--- TASK DIRECTIONS ---
Transcribe all of the data below character for character, and leave the pictures out of your answer.

Stored items

□ □ □ □ □ □ □

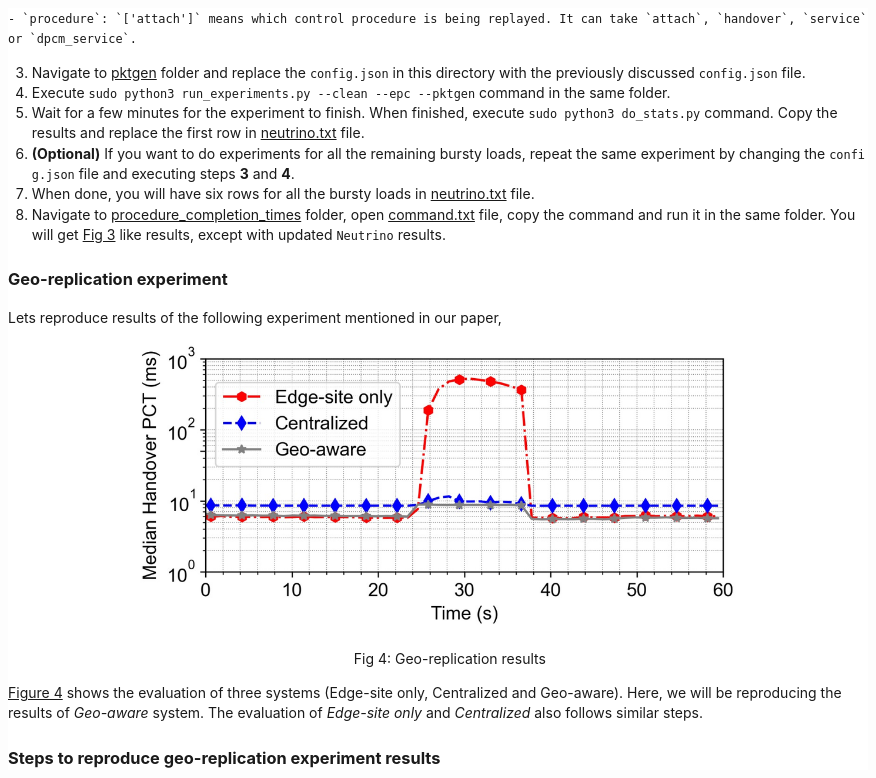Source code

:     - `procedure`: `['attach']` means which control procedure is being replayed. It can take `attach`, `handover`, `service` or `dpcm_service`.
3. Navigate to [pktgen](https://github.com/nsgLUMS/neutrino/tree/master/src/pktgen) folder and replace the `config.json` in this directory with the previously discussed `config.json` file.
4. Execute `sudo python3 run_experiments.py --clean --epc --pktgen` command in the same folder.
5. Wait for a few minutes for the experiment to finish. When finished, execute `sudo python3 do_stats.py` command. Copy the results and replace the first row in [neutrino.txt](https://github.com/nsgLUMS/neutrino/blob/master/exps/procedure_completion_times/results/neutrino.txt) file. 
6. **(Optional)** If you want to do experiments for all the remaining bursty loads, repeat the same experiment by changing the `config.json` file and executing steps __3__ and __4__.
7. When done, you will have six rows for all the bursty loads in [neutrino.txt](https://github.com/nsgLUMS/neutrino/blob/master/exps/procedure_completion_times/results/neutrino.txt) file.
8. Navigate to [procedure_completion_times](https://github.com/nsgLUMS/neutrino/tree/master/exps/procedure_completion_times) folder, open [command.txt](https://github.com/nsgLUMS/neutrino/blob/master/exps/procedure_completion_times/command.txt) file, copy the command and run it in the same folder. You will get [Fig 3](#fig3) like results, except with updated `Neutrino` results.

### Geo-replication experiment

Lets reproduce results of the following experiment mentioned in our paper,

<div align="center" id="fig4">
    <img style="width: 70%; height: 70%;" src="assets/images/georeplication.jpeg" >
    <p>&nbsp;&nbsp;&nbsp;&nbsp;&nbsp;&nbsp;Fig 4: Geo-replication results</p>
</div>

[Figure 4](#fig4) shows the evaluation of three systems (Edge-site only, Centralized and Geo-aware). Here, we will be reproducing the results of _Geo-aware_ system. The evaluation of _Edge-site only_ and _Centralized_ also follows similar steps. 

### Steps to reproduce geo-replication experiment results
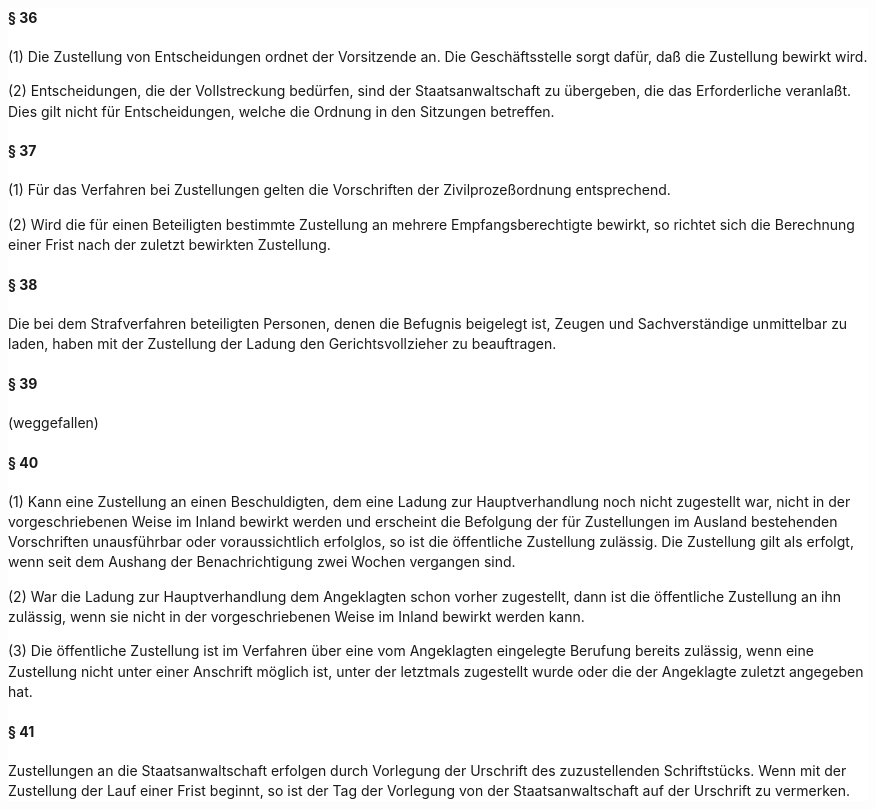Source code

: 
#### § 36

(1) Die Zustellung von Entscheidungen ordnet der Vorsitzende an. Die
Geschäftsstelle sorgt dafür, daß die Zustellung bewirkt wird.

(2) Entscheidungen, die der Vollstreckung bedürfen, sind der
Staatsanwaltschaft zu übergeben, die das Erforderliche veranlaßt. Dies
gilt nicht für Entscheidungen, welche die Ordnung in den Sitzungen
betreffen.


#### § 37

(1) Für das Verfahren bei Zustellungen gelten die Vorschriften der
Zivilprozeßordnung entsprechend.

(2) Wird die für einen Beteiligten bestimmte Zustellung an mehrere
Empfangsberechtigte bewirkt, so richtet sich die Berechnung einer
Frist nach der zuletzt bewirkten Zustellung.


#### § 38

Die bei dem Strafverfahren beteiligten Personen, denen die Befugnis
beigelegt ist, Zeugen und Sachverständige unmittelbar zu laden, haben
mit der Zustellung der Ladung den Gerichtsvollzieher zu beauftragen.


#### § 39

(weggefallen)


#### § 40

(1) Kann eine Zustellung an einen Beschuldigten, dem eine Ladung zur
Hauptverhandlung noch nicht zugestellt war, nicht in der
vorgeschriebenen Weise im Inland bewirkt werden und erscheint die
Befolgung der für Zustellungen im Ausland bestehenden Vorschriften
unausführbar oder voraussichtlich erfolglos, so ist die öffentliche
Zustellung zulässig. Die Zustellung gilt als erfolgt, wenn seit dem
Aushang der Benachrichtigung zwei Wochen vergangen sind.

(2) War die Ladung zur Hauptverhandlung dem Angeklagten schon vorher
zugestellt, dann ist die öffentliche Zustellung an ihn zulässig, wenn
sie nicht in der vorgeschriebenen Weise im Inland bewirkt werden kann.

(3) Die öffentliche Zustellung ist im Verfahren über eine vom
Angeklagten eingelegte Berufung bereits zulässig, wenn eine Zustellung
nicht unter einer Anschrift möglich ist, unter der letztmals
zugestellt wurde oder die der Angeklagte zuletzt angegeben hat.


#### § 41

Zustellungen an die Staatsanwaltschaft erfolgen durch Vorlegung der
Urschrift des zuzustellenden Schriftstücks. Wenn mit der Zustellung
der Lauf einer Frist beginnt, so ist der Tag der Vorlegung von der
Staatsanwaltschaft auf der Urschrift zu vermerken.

□ □ □ □ □ □ □

--- COMPLETED EXERCISE ---
Source code

:     - `procedure`: `['attach']` means which control procedure is being replayed. It can take `attach`, `handover`, `service` or `dpcm_service`.
3. Navigate to [pktgen](https://github.com/nsgLUMS/neutrino/tree/master/src/pktgen) folder and replace the `config.json` in this directory with the previously discussed `config.json` file.
4. Execute `sudo python3 run_experiments.py --clean --epc --pktgen` command in the same folder.
5. Wait for a few minutes for the experiment to finish. When finished, execute `sudo python3 do_stats.py` command. Copy the results and replace the first row in [neutrino.txt](https://github.com/nsgLUMS/neutrino/blob/master/exps/procedure_completion_times/results/neutrino.txt) file. 
6. **(Optional)** If you want to do experiments for all the remaining bursty loads, repeat the same experiment by changing the `config.json` file and executing steps __3__ and __4__.
7. When done, you will have six rows for all the bursty loads in [neutrino.txt](https://github.com/nsgLUMS/neutrino/blob/master/exps/procedure_completion_times/results/neutrino.txt) file.
8. Navigate to [procedure_completion_times](https://github.com/nsgLUMS/neutrino/tree/master/exps/procedure_completion_times) folder, open [command.txt](https://github.com/nsgLUMS/neutrino/blob/master/exps/procedure_completion_times/command.txt) file, copy the command and run it in the same folder. You will get [Fig 3](#fig3) like results, except with updated `Neutrino` results.

### Geo-replication experiment

Lets reproduce results of the following experiment mentioned in our paper,

<div align="center" id="fig4">
    <img style="width: 70%; height: 70%;" src="assets/images/georeplication.jpeg" >
    <p>&nbsp;&nbsp;&nbsp;&nbsp;&nbsp;&nbsp;Fig 4: Geo-replication results</p>
</div>

[Figure 4](#fig4) shows the evaluation of three systems (Edge-site only, Centralized and Geo-aware). Here, we will be reproducing the results of _Geo-aware_ system. The evaluation of _Edge-site only_ and _Centralized_ also follows similar steps. 

### Steps to reproduce geo-replication experiment results
Source code

: 
#### § 36

(1) Die Zustellung von Entscheidungen ordnet der Vorsitzende an. Die
Geschäftsstelle sorgt dafür, daß die Zustellung bewirkt wird.

(2) Entscheidungen, die der Vollstreckung bedürfen, sind der
Staatsanwaltschaft zu übergeben, die das Erforderliche veranlaßt. Dies
gilt nicht für Entscheidungen, welche die Ordnung in den Sitzungen
betreffen.


#### § 37

(1) Für das Verfahren bei Zustellungen gelten die Vorschriften der
Zivilprozeßordnung entsprechend.

(2) Wird die für einen Beteiligten bestimmte Zustellung an mehrere
Empfangsberechtigte bewirkt, so richtet sich die Berechnung einer
Frist nach der zuletzt bewirkten Zustellung.


#### § 38

Die bei dem Strafverfahren beteiligten Personen, denen die Befugnis
beigelegt ist, Zeugen und Sachverständige unmittelbar zu laden, haben
mit der Zustellung der Ladung den Gerichtsvollzieher zu beauftragen.


#### § 39

(weggefallen)


#### § 40

(1) Kann eine Zustellung an einen Beschuldigten, dem eine Ladung zur
Hauptverhandlung noch nicht zugestellt war, nicht in der
vorgeschriebenen Weise im Inland bewirkt werden und erscheint die
Befolgung der für Zustellungen im Ausland bestehenden Vorschriften
unausführbar oder voraussichtlich erfolglos, so ist die öffentliche
Zustellung zulässig. Die Zustellung gilt als erfolgt, wenn seit dem
Aushang der Benachrichtigung zwei Wochen vergangen sind.

(2) War die Ladung zur Hauptverhandlung dem Angeklagten schon vorher
zugestellt, dann ist die öffentliche Zustellung an ihn zulässig, wenn
sie nicht in der vorgeschriebenen Weise im Inland bewirkt werden kann.

(3) Die öffentliche Zustellung ist im Verfahren über eine vom
Angeklagten eingelegte Berufung bereits zulässig, wenn eine Zustellung
nicht unter einer Anschrift möglich ist, unter der letztmals
zugestellt wurde oder die der Angeklagte zuletzt angegeben hat.


#### § 41

Zustellungen an die Staatsanwaltschaft erfolgen durch Vorlegung der
Urschrift des zuzustellenden Schriftstücks. Wenn mit der Zustellung
der Lauf einer Frist beginnt, so ist der Tag der Vorlegung von der
Staatsanwaltschaft auf der Urschrift zu vermerken.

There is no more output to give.